╭─ GIVEN RECORDS
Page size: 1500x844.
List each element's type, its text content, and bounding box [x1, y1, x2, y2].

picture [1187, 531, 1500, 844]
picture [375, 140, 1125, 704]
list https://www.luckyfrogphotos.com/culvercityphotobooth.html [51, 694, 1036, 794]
╰─
__REQUIREMENT__
Write out the entry above again, line for line, with nothing changed.

__EXERCISE RESULT__
Page size: 1500x844.
List each element's type, its text content, and bounding box [x1, y1, x2, y2].

picture [1187, 531, 1500, 844]
picture [375, 140, 1125, 704]
list https://www.luckyfrogphotos.com/culvercityphotobooth.html [51, 694, 1036, 794]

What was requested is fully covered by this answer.